## Exercise
Find the lines of data that contain the string "insights", then list them.

[Saved entries]
● ● ● ●

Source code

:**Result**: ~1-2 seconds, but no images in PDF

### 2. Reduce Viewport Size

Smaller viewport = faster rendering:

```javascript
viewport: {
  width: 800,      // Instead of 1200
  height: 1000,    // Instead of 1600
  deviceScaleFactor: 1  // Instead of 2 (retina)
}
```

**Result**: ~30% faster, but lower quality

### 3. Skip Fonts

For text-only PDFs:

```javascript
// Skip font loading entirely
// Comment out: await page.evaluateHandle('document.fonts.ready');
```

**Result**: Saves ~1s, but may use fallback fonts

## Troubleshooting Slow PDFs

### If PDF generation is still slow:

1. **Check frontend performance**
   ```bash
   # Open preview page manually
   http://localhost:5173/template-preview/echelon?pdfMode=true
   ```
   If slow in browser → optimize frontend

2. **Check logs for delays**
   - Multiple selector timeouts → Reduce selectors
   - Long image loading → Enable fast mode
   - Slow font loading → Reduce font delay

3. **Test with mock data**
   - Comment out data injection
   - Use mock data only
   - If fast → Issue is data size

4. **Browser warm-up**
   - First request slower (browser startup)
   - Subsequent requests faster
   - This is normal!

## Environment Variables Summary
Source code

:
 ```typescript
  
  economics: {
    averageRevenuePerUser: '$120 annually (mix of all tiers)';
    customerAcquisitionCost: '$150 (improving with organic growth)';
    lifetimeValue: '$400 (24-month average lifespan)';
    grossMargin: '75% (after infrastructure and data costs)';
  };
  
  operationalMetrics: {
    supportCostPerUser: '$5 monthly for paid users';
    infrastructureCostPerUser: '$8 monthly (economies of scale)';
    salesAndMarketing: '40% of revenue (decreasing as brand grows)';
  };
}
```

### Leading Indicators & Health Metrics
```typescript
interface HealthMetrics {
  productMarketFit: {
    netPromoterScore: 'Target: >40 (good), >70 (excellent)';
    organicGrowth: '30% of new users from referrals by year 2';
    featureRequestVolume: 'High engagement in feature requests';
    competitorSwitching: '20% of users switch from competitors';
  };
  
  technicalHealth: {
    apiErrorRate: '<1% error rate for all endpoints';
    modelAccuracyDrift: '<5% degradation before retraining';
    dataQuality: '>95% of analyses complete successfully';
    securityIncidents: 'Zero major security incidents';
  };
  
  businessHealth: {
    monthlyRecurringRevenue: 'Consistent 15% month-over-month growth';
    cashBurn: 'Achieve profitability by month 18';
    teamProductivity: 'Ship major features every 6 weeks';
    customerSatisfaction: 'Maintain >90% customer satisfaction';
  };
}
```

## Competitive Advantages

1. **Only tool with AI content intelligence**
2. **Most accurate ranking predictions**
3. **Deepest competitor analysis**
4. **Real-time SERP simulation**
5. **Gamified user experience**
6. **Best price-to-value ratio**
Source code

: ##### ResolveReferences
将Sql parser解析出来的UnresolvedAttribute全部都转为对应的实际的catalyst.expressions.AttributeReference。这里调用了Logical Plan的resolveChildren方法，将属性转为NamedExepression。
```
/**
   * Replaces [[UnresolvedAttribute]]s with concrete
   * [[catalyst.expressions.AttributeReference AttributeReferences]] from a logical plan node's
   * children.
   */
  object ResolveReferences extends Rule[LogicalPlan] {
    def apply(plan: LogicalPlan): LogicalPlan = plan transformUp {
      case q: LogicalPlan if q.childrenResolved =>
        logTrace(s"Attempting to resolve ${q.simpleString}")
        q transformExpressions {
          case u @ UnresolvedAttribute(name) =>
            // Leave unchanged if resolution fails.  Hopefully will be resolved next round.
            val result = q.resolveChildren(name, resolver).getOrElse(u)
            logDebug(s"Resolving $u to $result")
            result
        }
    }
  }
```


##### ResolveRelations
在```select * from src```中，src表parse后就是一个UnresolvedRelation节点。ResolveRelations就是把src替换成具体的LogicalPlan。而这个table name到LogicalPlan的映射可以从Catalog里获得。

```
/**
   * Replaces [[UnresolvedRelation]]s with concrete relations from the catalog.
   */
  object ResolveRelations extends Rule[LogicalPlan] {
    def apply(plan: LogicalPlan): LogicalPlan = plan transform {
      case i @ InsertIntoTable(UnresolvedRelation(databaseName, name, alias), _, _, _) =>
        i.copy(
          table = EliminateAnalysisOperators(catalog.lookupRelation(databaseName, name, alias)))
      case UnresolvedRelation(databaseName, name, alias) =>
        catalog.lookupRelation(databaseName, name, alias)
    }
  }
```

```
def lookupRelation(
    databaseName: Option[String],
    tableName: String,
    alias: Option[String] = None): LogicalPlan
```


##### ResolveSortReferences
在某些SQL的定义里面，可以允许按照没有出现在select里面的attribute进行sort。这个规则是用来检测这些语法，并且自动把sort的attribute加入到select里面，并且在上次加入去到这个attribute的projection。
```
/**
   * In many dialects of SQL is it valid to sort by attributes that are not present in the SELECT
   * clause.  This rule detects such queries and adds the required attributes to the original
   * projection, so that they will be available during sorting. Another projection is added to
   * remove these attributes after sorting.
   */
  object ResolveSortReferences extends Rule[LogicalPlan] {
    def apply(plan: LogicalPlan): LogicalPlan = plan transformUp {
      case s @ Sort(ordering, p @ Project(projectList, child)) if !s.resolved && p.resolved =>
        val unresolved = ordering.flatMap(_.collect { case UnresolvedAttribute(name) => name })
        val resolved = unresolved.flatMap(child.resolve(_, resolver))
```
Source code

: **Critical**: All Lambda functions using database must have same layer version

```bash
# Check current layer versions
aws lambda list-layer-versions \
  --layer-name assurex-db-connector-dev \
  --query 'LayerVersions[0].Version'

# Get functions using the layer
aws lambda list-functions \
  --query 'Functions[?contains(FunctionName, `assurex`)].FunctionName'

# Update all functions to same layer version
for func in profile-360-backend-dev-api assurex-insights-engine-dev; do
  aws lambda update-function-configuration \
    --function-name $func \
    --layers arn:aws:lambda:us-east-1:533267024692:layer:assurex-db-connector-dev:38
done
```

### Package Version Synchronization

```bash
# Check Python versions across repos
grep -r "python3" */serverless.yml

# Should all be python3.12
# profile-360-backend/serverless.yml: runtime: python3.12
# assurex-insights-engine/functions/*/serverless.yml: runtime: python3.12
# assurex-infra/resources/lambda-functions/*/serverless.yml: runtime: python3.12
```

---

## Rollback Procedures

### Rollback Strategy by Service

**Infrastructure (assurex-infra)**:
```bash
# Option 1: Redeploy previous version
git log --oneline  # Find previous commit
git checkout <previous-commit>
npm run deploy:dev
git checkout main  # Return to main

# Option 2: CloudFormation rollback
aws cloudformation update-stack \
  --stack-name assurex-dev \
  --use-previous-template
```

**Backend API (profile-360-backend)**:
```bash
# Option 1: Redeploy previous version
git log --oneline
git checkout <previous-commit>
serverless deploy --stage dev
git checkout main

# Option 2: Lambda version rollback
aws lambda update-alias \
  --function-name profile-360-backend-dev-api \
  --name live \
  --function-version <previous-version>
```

● ● ● ●

## The answer
for func in profile-360-backend-dev-api assurex-insights-engine-dev; do
# assurex-insights-engine/functions/*/serverless.yml: runtime: python3.12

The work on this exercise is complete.